Like I mentioned previously, I began this project tired, under a time restraint, and with no idea of where it would lead me. However, I had hope. At a few research meetings previously, Bill Blake had mentioned doing some work with Docuscope in the sense of Hamlet without the Prince. While I had never really seen the result of his work, the idea of a play without its main character or main characters enticed me. It didn’t take me long to find my favorite play, Romeo and Juliet, and sit down at my computer. Referencing my second edition of the Riverside Shakespeare, I cut and pasted lines spoken by each of the characters throughout the play until I had, technically, two different plays. I retained the initial text file, split it up by Act again, and then created a new text file for the whole play, without any of Romeo or Juliet’s lines. I also separated the Acts again, without their lines, and created two new files; one with all of Romeo’s lines and with Juliet’s. The images I came up with are below. The methods remained the same from the previous post: Hierarchical Cluster, Best Guess Analysis, Ward’s test, Colored Coded Dendrogram with a Distance Scale performed at a Cluster level analysis of Docuscope’s output.

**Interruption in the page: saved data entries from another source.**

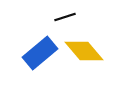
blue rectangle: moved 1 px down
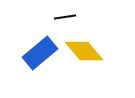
black line: rotated 10 degrees clockwise
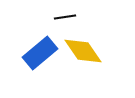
yellow diamond: moved 1 px left; rotated 6 degrees clockwise
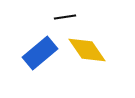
yellow diamond: moved 4 px right, 1 px up
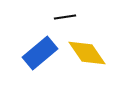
yellow diamond: moved 3 px down
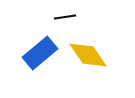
yellow diamond: moved 1 px right, 2 px down
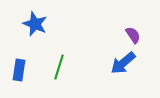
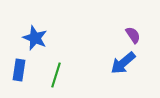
blue star: moved 14 px down
green line: moved 3 px left, 8 px down
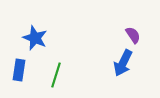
blue arrow: rotated 24 degrees counterclockwise
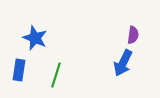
purple semicircle: rotated 42 degrees clockwise
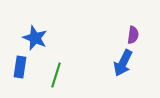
blue rectangle: moved 1 px right, 3 px up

All of the pictures are marked with asterisks where attention should be directed; in this case, Romeo and Juliet’s lines as well as the whole play with and without the two title characters. The first picture was an, what I felt to be exhaustive, diagram of various relationships in the play. All of Romeo’s and Juliet’s lines are labeled plainly as Romeo or Juliet and all of the act and scene divisions in which they speak have a label such as Romeo Act2.2 (Act Two, Scene Two). The whole play is again followed by rev and all of the play’s lines, besides the two characters, is followed by w-o. This diagram shows the multitude of different relationships all of these pieces can have with another, however it should be noted that both the whole play and the whole play with lines missing cluster closely together and both Romeo and Juliet are outliers of their respective branches (i.e. they don’t cluster closely to just one other data point). Just as well, the Act divisions, with and without certain lines, all cluster closely together. The result of this data was both encouraging and disconcerting as it provoked the question of just how important the lines of a character or multiple characters are in a play. (Even when the play is named after them)
Instead of going further in-depth though, I decided to work with what I already had. The second diagram is Shakespeare’s canon with four significant points of interest added: Romeo’s lines, Juliet’s lines, Romeo and Juliet, and Romeo and Juliet w-o Romeo and Juliet. Looking at the placement of the asterisks, it can be seen that Romeo and Juliet and Romeo and Juliet w-o still cluster together, Romeo remains on the outskirts of that same cluster , but Juliet is moved to a different cluster. This result is interesting as it appears that even the rest of Shakespeare’s corpus cannot separate Romeo and Juliet with and without.
After this result, I decided to do what Prof. Witmore later named the “kitchen sink” method. In this, I decided to throw all of Shakespeare’s texts together again, with Romeo and Juliet’s lines, but also with Middleton’s, Dekker’s, and Jonson’s respective corpii. While the minuscule writing detracts from too close of an analysis, the asterisks point out Juliet, Romeo and Juliet and Romeo and Juliet w-o, and Romeo in descending order. Again, both of the R&J (Romeo & Juliet) plays don’t separate however multiple Dekker plays now divide Romeo and Juliet from the R&J plays. Juliet is again an outlier on the cluster and doesn’t group with any particular point, but Romeo has moved to a different cluster and is actually grouping with Dekker’s play Old Fortunas.
Perceiving that Dekker’s plays were the ones that mattered when looking at these four particular data points, I decided to remove Jonson and Middleton’s works. This final image provides a closer view of what I was interested in, and keeps the same features concerning the four points of interest that I mentioned above. However, it also reveals significantly fewer Dekker plays separating Romeo from the R&J plays. With this, I concluded my portion of the conference and my major work with Docuscope for a while. It was inconclusive, but the aim of my part of the presentation was both to highlight the possibilities of this kind of work at the surface level and segue into Prof. Witmore’s conclusion (it was also to get it done before the conference itself). In the end, it worked out.